To start with, we need to have a proper dataset. To test this example “pagerank.py”, I prepared a dataset called “dt_pagerank.txt”, whose content is shown as the screenshot:

I generated this dataset from the plot of the PageRank wikipedia page. Though it is a directed graph, I consider it undirected, and I omit small nodes without names. I used tab to separate two letters in a line. One letter denotes a website, followed by a neighbor.

To run this pagerank.py, on terminal, I typed:

 $ ~/spark-1.4.0-bin-hadoop2.6/bin/./pyspark ~/spark-1.4.0-bin-hadoop2.6/examples/src/main/python/pagerank.py "hdfs://master:9000/user/xywang/dt_pagerank.txt" "10"

the command specifies the path of pyspark, followed the path of pagerank.py, then the path of dataset (that is pushed onto hdfs), and the number of iterations.

Note that Hadoop and Spark should be turned on. If everything is all right, you should get this result on console.

Trouble shooting, you may also run it using “python path/pagerank.py path/dataset num_ite”, but I got the exception that “no module called pyspark”. A solution is to specify the $SPARK_HOME and PYTHONPATH on the top of the script of pagerank.py, specificly:

 import os  
 import sys  
 os.environ['SPARK_HOME']="/home/hduser/spark-1.4.0-bin-hadoop2.6"  
 sys.path.append("/home/hduser/spark-1.4.0-bin-hadoop2.6/python")

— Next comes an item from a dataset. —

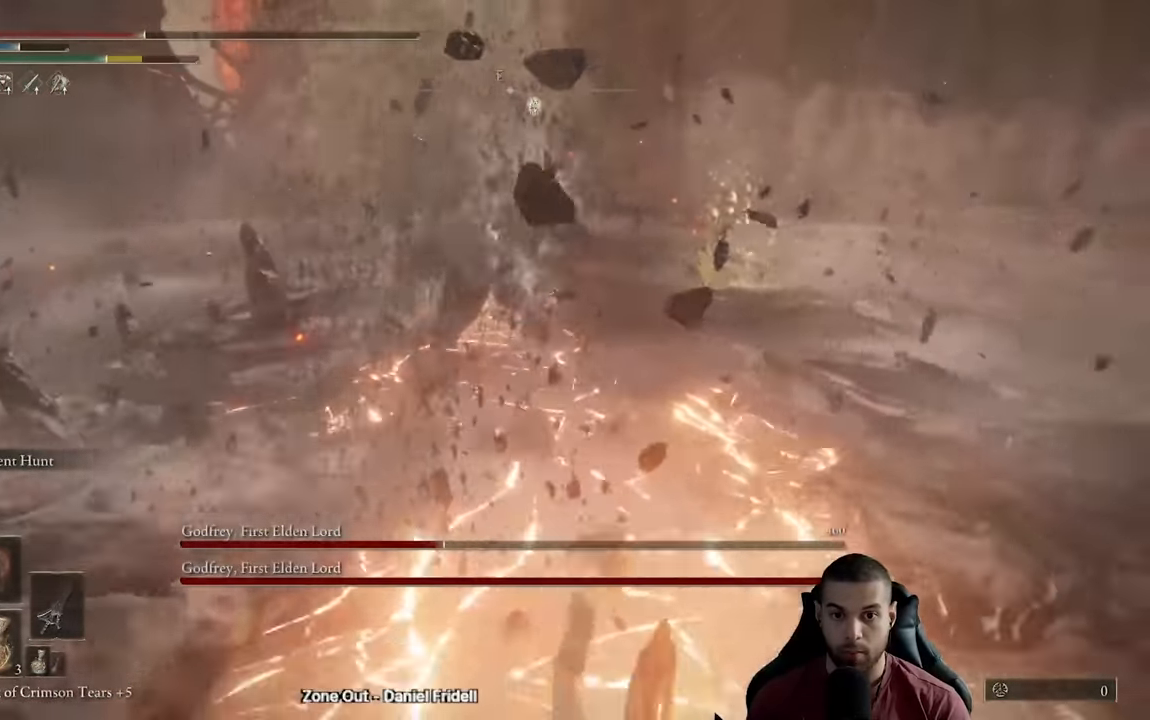
{"buttons": ["B"], "left_stick": "down-left", "right_stick": "center", "events": [[283, "right_stick", "left"], [417, "right_stick", "center"]]}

The test of dt_pagerank.txt and pagerank.py look all right. Here let's have a closer look of pagerank.py to understand what is going on. I use pyspark on Ubuntu console to track down everything:

1. as said in the script itself, we need to initialize the spark context

 >>> sc = SparkContext(appName="PythonPageRank")

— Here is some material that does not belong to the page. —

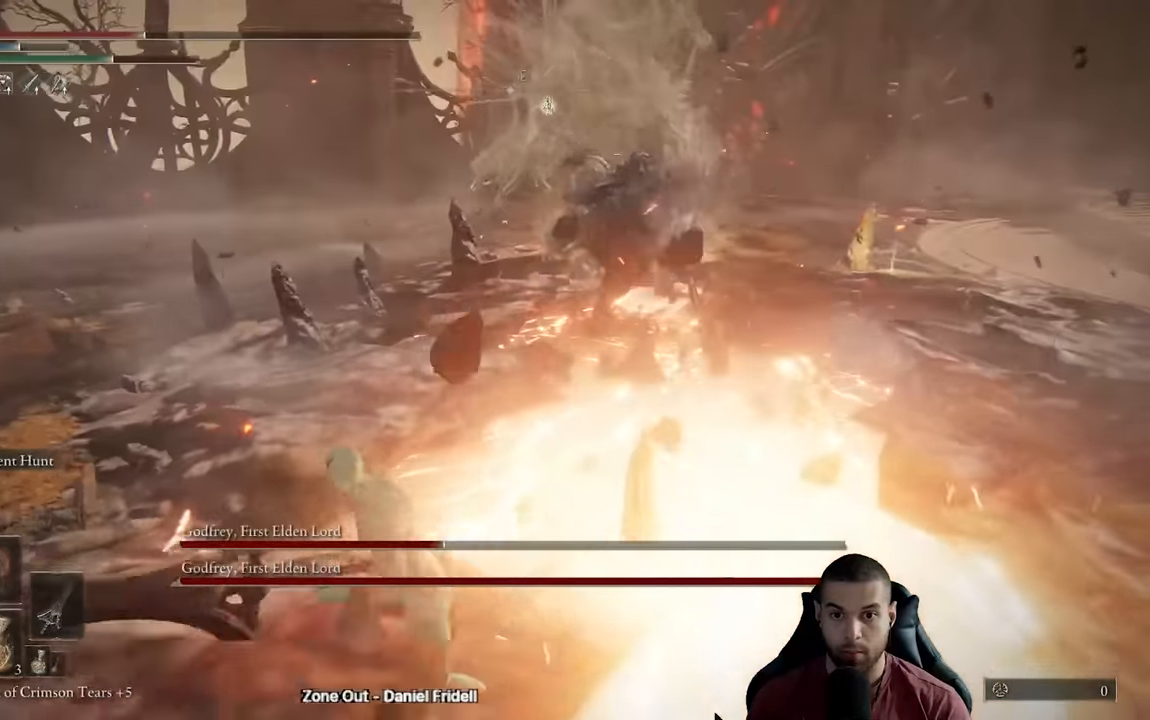
{"buttons": [], "left_stick": "down-left", "right_stick": "center", "events": [[50, "B", "up"], [267, "B", "down"], [433, "B", "up"]]}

only Spark context is initialized, RDD can be built.

2. built RDD by uploading a hdfs file

 >>> lines = sc.textFile("hdfs://master:9000/user/xywang/dt_pagerank.txt",1)

as said before, I pushed the dataset dt_pagerank.txt onto hdfs, so that the path starts with hdfs://
“1” means the number of partition is 1.
“lines” is an RDD. As RDD can't be read until an action is called. To see the content of “lines”, we can type:

 >>> lines.collect( )

“collect()” is an anction that returns all the elements of the dataset as an array at the driver program.
This command returns us:

 [u'A \tD', u'B\tC', u'B\tD', u'B\tE', u'B\tF', u'C\tB', u'D\tA', u'D\tB', u'E\tB', u'F\tB']

Function “parseNeighbors(urls)” uses regular expression to separate each element in the list above into a tuple. For example:

 >>> parseNeighbors(u'F\tB')  
 (u'F', u'B')

3. Separate the nodes in each list element, by

 >>> links = lines.map(lambda urls: parseNeighbors(urls))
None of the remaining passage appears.